The first shock to their marriage is the accidental death of their firstborn. But the coup de grâce comes in the midst of the 1990 soccer season in which Ireland has a shot at the World Cup. Janet remembers the night of the first win: “he was happy, high happy, like a crazy happy, a big blank happy look on his musher like he was on some bad drug, but he never done that. And that was very queer,” she continues, “and me and the little lads kinda slunk off in a corner and let him—blow up like a balloon—roaring and happy as a king—kinda bursting he was—then in the morning, like a balloon left sitting for a week he was, the sag in his face and the low throttle in his poor voice.” And then the team loses. Quickly and suddenly Joe turns violent and beats her mercilessly. She grabs the children, flees to a women’s shelter, and never returns.

In their monologues, inventively lighted by Mark Galione in warm amber that suggests the harsh memories are mellowing, they fill in the details of a love ruined by that one violent act. Joe, dying in a hospital bed, is quickly revealed by his own words as a liar, but he bears no grudge at Janet’s refusal to answer his letters. He has never seen his two children since, and he’s followed a downward spiral into drug addiction and murder.
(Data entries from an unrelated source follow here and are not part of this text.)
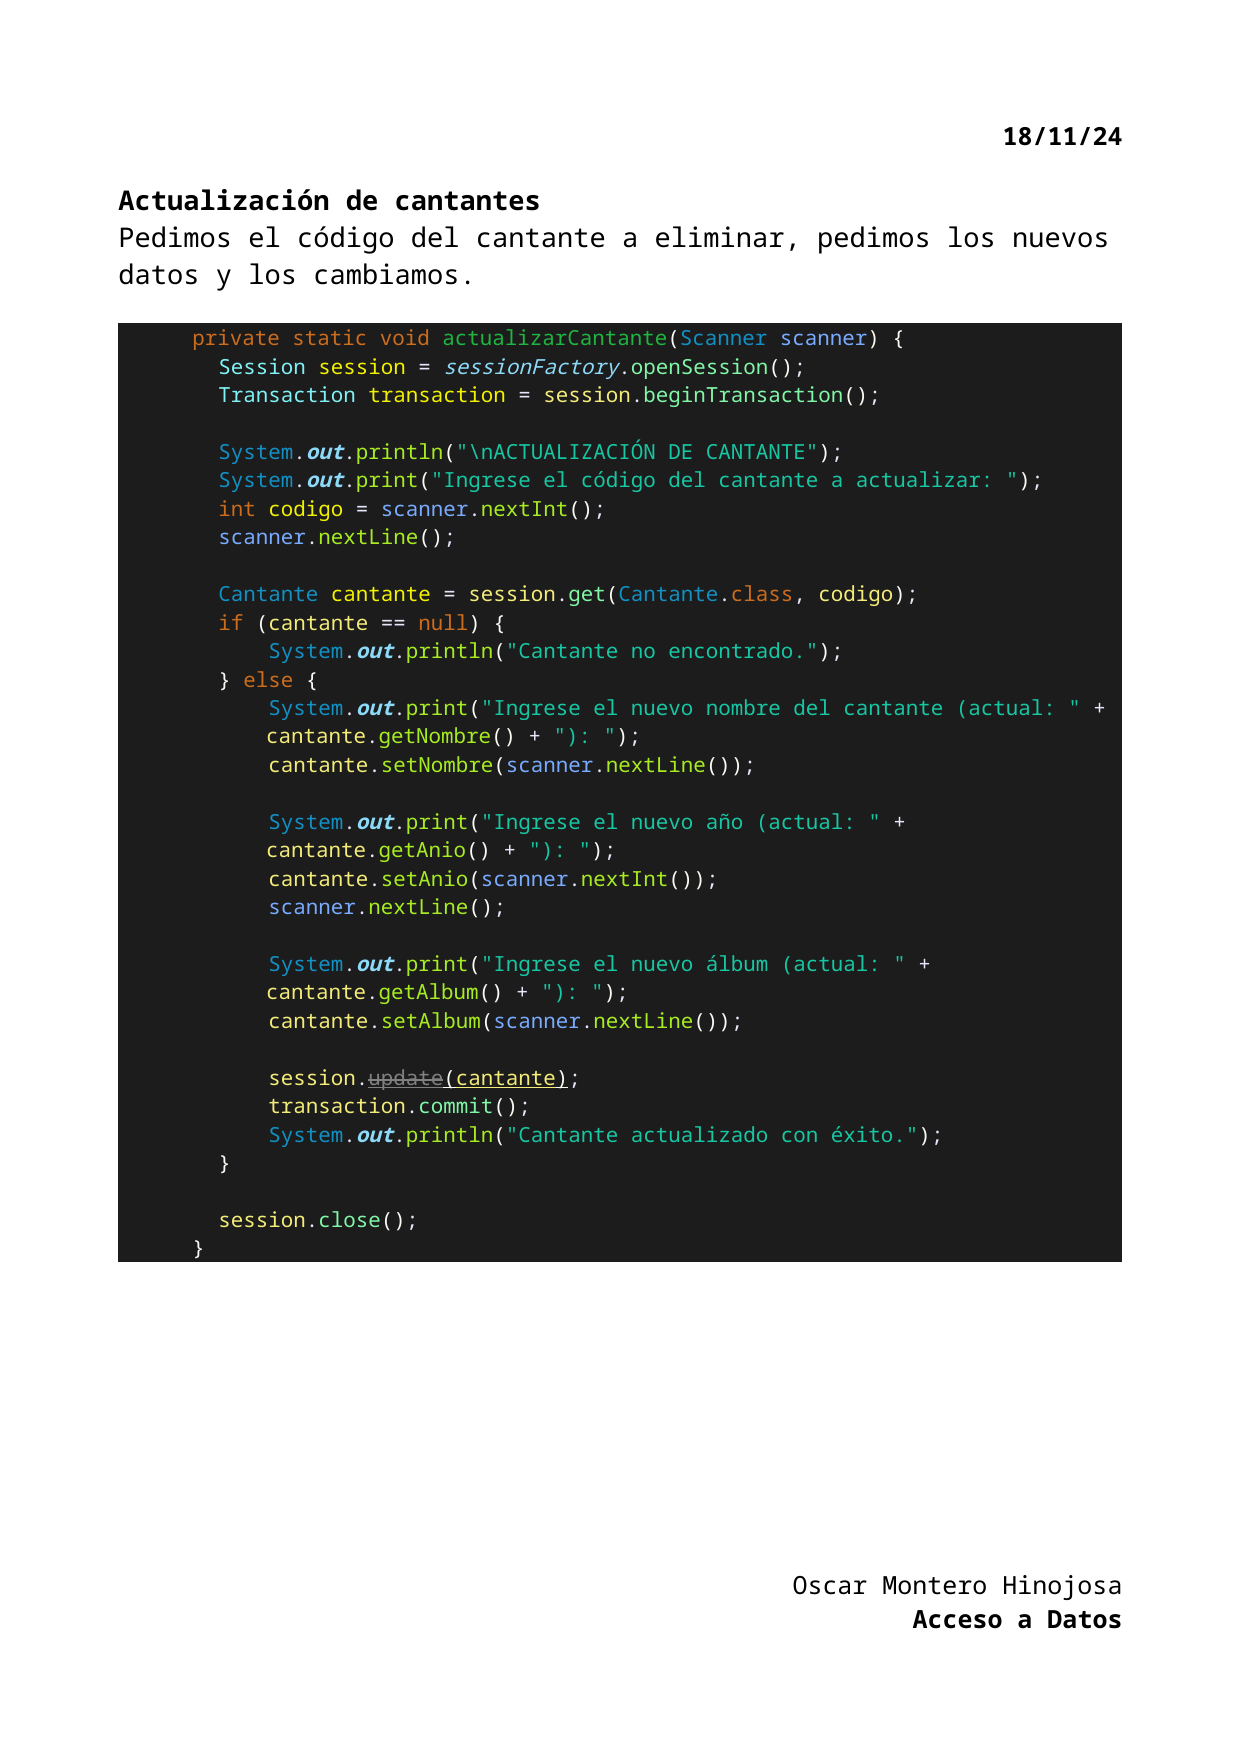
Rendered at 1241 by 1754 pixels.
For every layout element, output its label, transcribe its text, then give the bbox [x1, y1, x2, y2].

text } [118, 1148, 1122, 1177]
text session.update(cantante); [118, 1063, 1122, 1091]
text Session session = sessionFactory.openSession(); [118, 352, 1122, 380]
text int codigo = scanner.nextInt(); [118, 494, 1122, 522]
text session.close(); [118, 1205, 1122, 1233]
text Cantante cantante = session.get(Cantante.class, codigo); [118, 579, 1122, 608]
text cantante.setAlbum(scanner.nextLine()); [118, 1006, 1122, 1034]
text System.out.print("Ingrese el nuevo nombre del cantante (actual: " + cantante.getNombre() + "): "); [118, 693, 1122, 750]
text } else { [118, 665, 1122, 693]
text scanner.nextLine(); [118, 892, 1122, 921]
text Pedimos el código del cantante a eliminar, pedimos los nuevos datos y los cambiamos. [118, 218, 1122, 292]
text System.out.println("Cantante actualizado con éxito."); [118, 1120, 1122, 1148]
text System.out.println("\nACTUALIZACIÓN DE CANTANTE"); [118, 437, 1122, 466]
text System.out.print("Ingrese el nuevo álbum (actual: " + cantante.getAlbum() + "): "); [118, 949, 1122, 1006]
text System.out.print("Ingrese el nuevo año (actual: " + cantante.getAnio() + "): "); [118, 807, 1122, 864]
text System.out.print("Ingrese el código del cantante a actualizar: "); [118, 466, 1122, 494]
text cantante.setNombre(scanner.nextLine()); [118, 750, 1122, 778]
text private static void actualizarCantante(Scanner scanner) { [118, 323, 1122, 352]
text transaction.commit(); [118, 1091, 1122, 1120]
text } [118, 1233, 1122, 1262]
text scanner.nextLine(); [118, 522, 1122, 551]
text System.out.println("Cantante no encontrado."); [118, 636, 1122, 665]
text Transaction transaction = session.beginTransaction(); [118, 380, 1122, 409]
text cantante.setAnio(scanner.nextInt()); [118, 864, 1122, 892]
text Actualización de cantantes [118, 182, 1122, 218]
text if (cantante == null) { [118, 608, 1122, 636]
Under Jim Culleton’s subtle direction the moods move fluidly from sweet nostalgic to sour disappointment, abetted by Galione’s shoestring effects of shadow and silhouette. Aidan Kelly manages to find remorse, humor and love in Joe. Still, Barry glosses Joe with perhaps too much sympathy: he has always been a thief and layabout; worse, he has robbed and murdered a young Frenchman and served prison time for it, though he’s out after five years for good behavior. It’s really Janet’s feeling about him that one trusts more, but it requires acceptance of the old romantic notion of a bad man redeemed by the love of a good woman. “I knew that in the centre of everything he was brave, like a soldier at the war,” says Janet. “And that it was only life that done him in and made a fool a him, like it does us all.”

But Janet is haunted by another memory. As a child she witnessed the aftermath of an IRA bombing, and saw a woman named Patty Duffy tending to the wounded, despite herself being bloodied. She remembers Duffy as “the Pride of Parnell Street.” Ironically, Joe refers to Janet the same way. The irony is that Janet has never been able to summon the compassion for Joe that her idol, Patty Duffy, had for injured strangers—until a deathbed reconciliation. It’s both the pleasure Joe has in hearing about his children and their future as he’s dying and Janet’s ability to talk to him face-to-face that makes the ending unforgettable.